Role of sodium in intracellular calcium elevation and leukotriene B 4 formation by receptor-mediated activation of human neutrophils

Abstract

The role of Na + and Na + exchangers in intracellular Ca 2+ elevation and leukotriene B 4 (LTBs) formation was investigated in granulocyte macrophage colony-stimulating factor (GM-CSF)-primed, fMLP-stimulated human neutrophils. Isotonic substitution of extracellular Na + with N-methyl- d-glucamine + (NMDG +) resulted in over 85% inhibition of the LTBs generation observed (from 14.1±0.9 pmol/10 6 neutrophils to 1.7±1.0 pmol/10 6 neutrophils at 0.3 μM fMLP). Isotonic substitution of Na + with NMDG + also induced a significant inhibition of fMLP-induced rise in cytosolic Ca 2+ concentration ([Ca 2+] i) (from 2.17- to 0.78-fold increase over basal levels). Pretreatment with an inhibitor of the Na +/Ca 2+ exchanger (benzamil) did not inhibit either [Ca 2+] i rise or LTBs production, indicating that the observed effects of extracellular Na +-deprivation were unrelated to the Na +/Ca 2+ exchanger in receptor-mediated Ca 2+ influx, as previously hypothesized. LTBs production by thapsigargin-activated neutrophils was not affected by Na + depletion, but was totally abolished in the presence of EGTA, suggesting that store depletion-driven extracellular Ca 2+ influx is required for leukotriene synthesis and that this process is independent of Na +-deprivation.
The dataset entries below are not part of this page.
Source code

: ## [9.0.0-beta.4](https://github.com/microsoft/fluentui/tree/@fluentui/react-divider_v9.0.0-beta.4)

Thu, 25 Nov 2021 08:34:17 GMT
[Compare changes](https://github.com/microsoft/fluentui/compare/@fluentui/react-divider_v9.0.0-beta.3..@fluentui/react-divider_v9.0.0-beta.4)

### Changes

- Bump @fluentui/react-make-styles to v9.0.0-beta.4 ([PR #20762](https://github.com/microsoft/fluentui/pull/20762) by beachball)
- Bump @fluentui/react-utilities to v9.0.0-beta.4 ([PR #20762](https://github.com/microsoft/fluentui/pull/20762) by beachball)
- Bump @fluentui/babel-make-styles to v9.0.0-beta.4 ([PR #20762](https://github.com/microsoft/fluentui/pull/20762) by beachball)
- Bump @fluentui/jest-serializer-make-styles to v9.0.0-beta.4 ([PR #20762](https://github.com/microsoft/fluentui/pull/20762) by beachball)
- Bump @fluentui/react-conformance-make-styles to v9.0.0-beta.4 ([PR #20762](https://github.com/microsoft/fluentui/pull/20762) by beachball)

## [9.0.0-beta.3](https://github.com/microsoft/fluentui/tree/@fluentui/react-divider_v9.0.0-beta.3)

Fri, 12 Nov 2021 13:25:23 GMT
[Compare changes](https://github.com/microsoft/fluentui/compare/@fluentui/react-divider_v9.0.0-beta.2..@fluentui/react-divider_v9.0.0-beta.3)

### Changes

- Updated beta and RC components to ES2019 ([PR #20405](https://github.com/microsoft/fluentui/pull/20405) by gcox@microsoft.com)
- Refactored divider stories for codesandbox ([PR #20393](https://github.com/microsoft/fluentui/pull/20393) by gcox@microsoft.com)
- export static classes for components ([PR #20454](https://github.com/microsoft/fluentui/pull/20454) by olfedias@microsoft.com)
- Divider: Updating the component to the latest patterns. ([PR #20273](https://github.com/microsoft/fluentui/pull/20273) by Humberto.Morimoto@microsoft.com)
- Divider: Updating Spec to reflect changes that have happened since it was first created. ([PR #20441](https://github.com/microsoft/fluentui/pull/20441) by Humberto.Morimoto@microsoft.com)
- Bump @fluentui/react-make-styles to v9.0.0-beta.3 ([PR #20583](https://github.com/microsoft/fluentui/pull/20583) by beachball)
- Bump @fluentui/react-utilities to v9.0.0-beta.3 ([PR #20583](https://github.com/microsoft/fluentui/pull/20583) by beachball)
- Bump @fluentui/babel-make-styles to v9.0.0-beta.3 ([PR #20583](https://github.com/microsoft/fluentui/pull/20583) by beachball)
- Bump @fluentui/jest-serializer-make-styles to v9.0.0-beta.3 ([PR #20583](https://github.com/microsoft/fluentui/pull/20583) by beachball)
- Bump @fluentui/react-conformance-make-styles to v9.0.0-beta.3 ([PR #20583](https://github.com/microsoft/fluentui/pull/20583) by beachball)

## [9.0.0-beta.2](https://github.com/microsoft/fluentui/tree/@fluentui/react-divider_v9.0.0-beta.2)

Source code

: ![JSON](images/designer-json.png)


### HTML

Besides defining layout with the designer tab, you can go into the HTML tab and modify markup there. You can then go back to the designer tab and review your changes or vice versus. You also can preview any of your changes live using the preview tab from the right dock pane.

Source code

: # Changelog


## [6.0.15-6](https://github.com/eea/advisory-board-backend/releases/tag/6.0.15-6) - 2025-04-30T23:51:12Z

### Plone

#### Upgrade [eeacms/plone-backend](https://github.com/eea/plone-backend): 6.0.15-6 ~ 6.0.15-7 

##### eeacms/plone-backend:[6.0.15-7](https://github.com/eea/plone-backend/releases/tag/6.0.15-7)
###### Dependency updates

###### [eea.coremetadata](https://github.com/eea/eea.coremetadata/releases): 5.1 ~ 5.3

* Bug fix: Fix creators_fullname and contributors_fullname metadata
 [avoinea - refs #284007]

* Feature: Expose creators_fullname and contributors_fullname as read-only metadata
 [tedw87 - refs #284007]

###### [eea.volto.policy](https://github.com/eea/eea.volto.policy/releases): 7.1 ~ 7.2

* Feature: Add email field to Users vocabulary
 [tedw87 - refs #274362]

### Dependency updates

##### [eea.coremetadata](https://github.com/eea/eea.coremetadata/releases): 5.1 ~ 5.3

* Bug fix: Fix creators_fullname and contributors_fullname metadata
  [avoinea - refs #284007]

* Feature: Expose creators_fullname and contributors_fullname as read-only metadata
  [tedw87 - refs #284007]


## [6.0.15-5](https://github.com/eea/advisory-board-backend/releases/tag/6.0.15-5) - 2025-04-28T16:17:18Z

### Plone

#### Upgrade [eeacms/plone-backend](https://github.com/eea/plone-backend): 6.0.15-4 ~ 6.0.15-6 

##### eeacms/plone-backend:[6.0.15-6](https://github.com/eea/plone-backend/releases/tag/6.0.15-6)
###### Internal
Exposure to Na +-free medium for the time of GM-CSF priming led to a significant decrease of intracellular pH values, suggesting a role of the Na +/H + exchanger in intracellular Na + depletion. Reducing the time of Na +-deprivation totally reversed the observed effect on LTBs production, resulting in enhanced, rather than inhibited, formation of LTBs. These results indicate that LTBs generation and [Ca 2+] i rise in human neutrophils primed by GM-CSF and stimulated with fMLP is dependent on intracellular Na + concentration, and, at variance with previously published results, unrelated to the Ca 2+ influx through the Na +/Ca 2+ exchanger.